Assim, naquele dia, quando saiu à rua, fê-lo apenas porque tinha de ser – o armazenamento de bens essenciais, maxime, livros, estava prestes a esgotar-se e ela precisava de encontrar alguns antes que aquilo os tivesse devorado todos –, e muniu-se das máximas cautelas recomendadas: vestiu o fato macaco de material à prova de dentada, por força da inserção de espigões super afiados, calçou botas até ao joelho e luvas até ao cotovelo, munidas das mesmas protecções, e protegeu a cabeça com um capacete rígido, dotado de viseira. Considerou-se pronta para desafiar o destino!

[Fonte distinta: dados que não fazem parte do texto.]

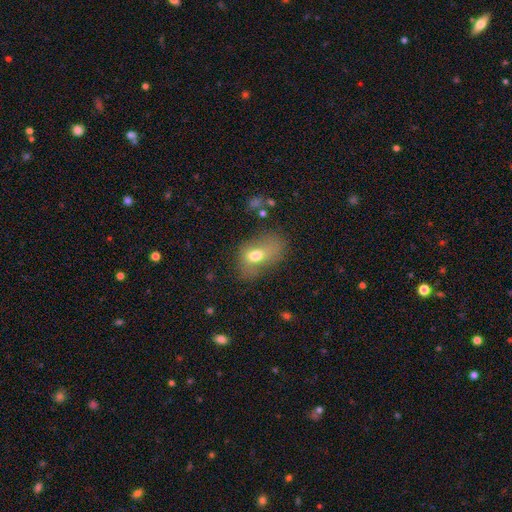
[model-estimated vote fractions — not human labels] smooth 65%, featured or disk 23%, star or artifact 11%. Down the decision tree: how rounded — in between (82%); merging — none (40%).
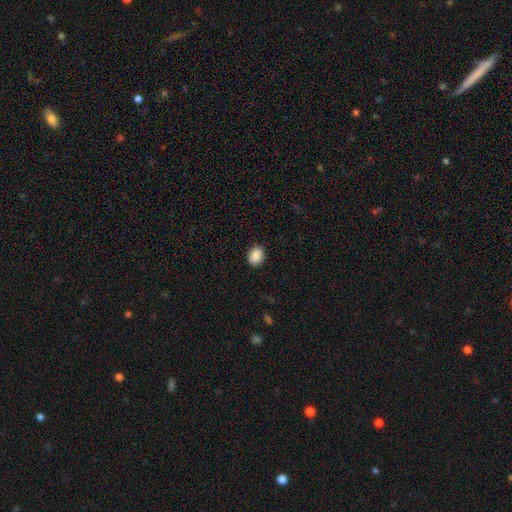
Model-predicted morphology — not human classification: Smooth or featured? Predicted: smooth (p=0.89). How rounded? Predicted: in between (p=0.55). Merging? Predicted: none (p=0.88).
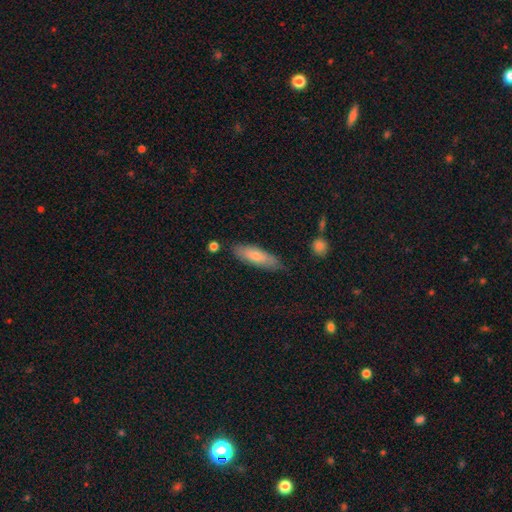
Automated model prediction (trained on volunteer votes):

Ao primeiro passo fora da porta, viu-as logo aproximar-se, qual exército de ogres revestidos por carapaças castanhas escuras, quase negras, com olhos malignos e exorbitantes, prenuciando uma fome assassina. Sabia que também elas, estas bestas nojentas e rastejantes, fugiam daquilo, mas nem por isso se sentiu solidária. Pisou-as com as botas rijas e, à medida que ouvia o estralejar da destruição – craccraccrac –, aumentava nela uma sensação de vitória: Talvez "aquilo" também não seja à prova de bota, ainda ninguém o conhece muito bem, pensou, para, de imediato, se censurar pelo excesso de optimismo.

A destruição semeada afugentou o resto do exército de baratas gigantes, pelo que pôde continuar, entre o alívio, o nojo e o medo de que aquilo lhe aparecesse de repente e resistisse à sua defesa. 

Sempre alerta, prosseguiu, ora se afastando, ora lutando com outras hordas de guerreiros dispostos a tudo, fossem cães raivosos que lhe cobiçavam as canelas, aves de penas negras que mergulhavam a pique no seu capacete e muitos outros. Valia-lhe a resistência do fato e, sobretudo, a armadura  de espigões.

Já exausta do percurso acidentado e violento, chegou, finalmente, ao que restava da última livraria, cujos empregados se tinham visto obrigados a desertar, se é que não haviam sucumbido àquilo

Apesar da tristeza infundida pelo estado de penúria e destruição do espaço – outrora (um outrora de há meros dias) tão belo e inspirador! –, entusiasmou-se com a hipótese de, por entre os destroços das prateleiras,  poder resgatar um livro, um que fosse,  que lhe servisse de sustento para o tempo que aquela funesta situação ainda demoraria a desaparecer.

Sempre alerta, aproximou-se e, de repente, viu-o, aquilo, entretido a roer o último pedaço do último livro sobrado no chão da livraria.

Tratava-se de um rato, aparentemente um vulgar rato, excepto na enormidade do tamanho, de cor cinzento rato, dotado de olhos sinistros, com os bigodes semeados de farripas da última página do livro. A capa jazia no soalho, desprezada, talvez por lhe ser muito dura de roer. Oferecia as seguintes palavras: A Peste, Albert Camus.

Ainda hesitou em recolher a capa, mas o bom senso aconselhou-a a aproveitar a concentração do rato para se afastar dali o mais rapidamente possível. 

Franqueou a porta da rua e subiu no elevador, onde ainda teve de fazer frente a um grupo de baratas moribundas, mas  ainda activas – craccrac, crac, ecoaram as paredes.

Mal entrou em casa, desabou num choro convulso. Passou a mão pelo rosto, e, ao ver o negrume das lágrimas, desabafou, por entre soluços, como quem pede colo: Logo hoje, que pus rímel, deu-me para chorar!